HOW TO COMPLETE THIS TASK
The records that follow are to be given again exactly, with their pictures omitted.

DATA FOR PROCESSING
——
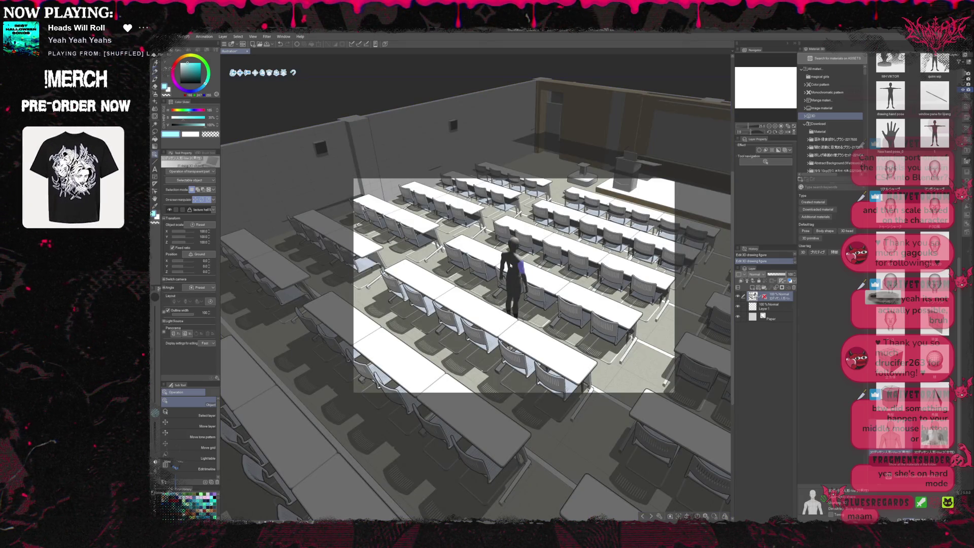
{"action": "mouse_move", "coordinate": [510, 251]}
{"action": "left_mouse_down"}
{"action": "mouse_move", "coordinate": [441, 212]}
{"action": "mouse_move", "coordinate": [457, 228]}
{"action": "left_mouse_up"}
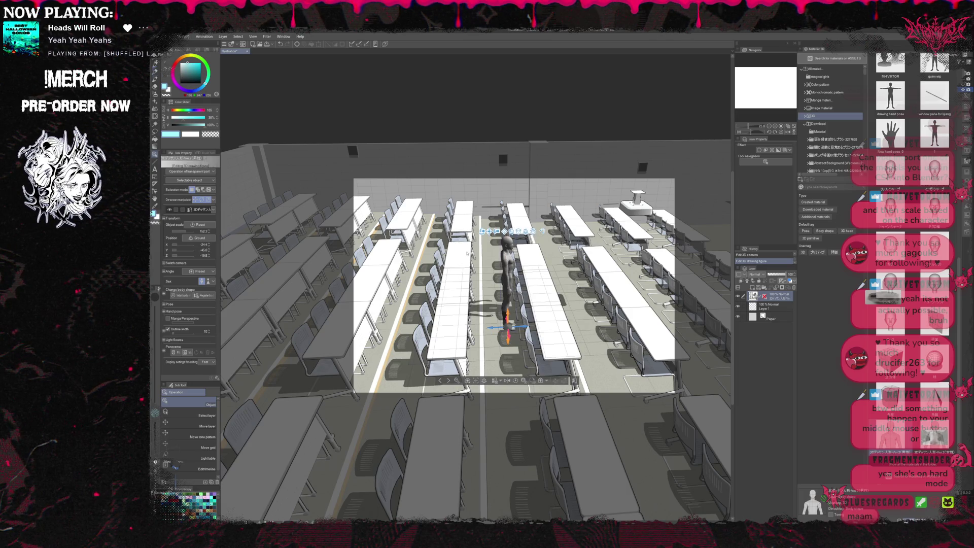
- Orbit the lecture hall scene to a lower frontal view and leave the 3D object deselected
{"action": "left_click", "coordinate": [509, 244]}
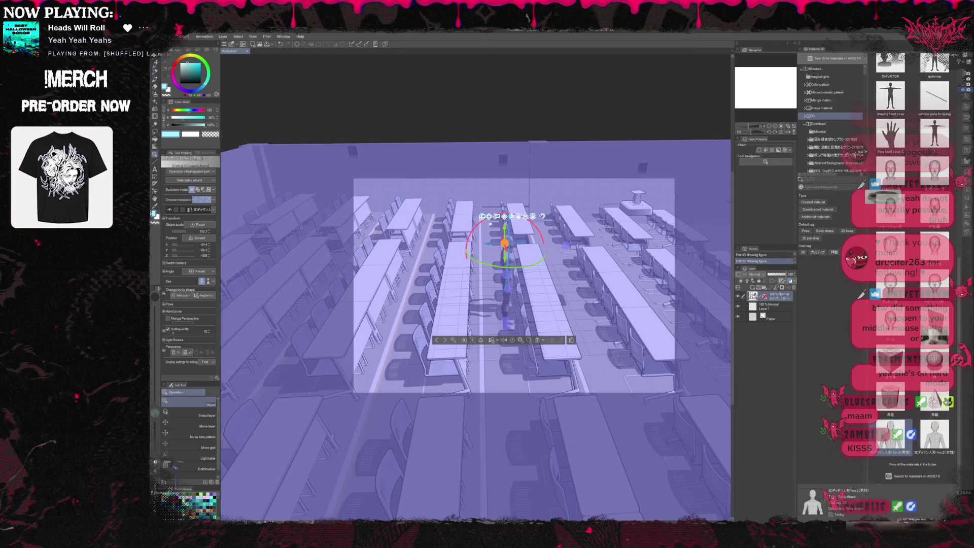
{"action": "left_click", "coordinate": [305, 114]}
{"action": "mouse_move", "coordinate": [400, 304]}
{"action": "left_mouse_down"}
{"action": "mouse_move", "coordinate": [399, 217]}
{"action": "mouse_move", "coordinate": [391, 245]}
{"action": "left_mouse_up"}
——
THE ANSWER
{"action": "mouse_move", "coordinate": [510, 251]}
{"action": "left_mouse_down"}
{"action": "mouse_move", "coordinate": [441, 212]}
{"action": "mouse_move", "coordinate": [457, 228]}
{"action": "left_mouse_up"}
- Orbit the lecture hall scene to a lower frontal view and leave the 3D object deselected
{"action": "left_click", "coordinate": [509, 244]}
{"action": "left_click", "coordinate": [305, 114]}
{"action": "mouse_move", "coordinate": [400, 304]}
{"action": "left_mouse_down"}
{"action": "mouse_move", "coordinate": [399, 217]}
{"action": "mouse_move", "coordinate": [391, 245]}
{"action": "left_mouse_up"}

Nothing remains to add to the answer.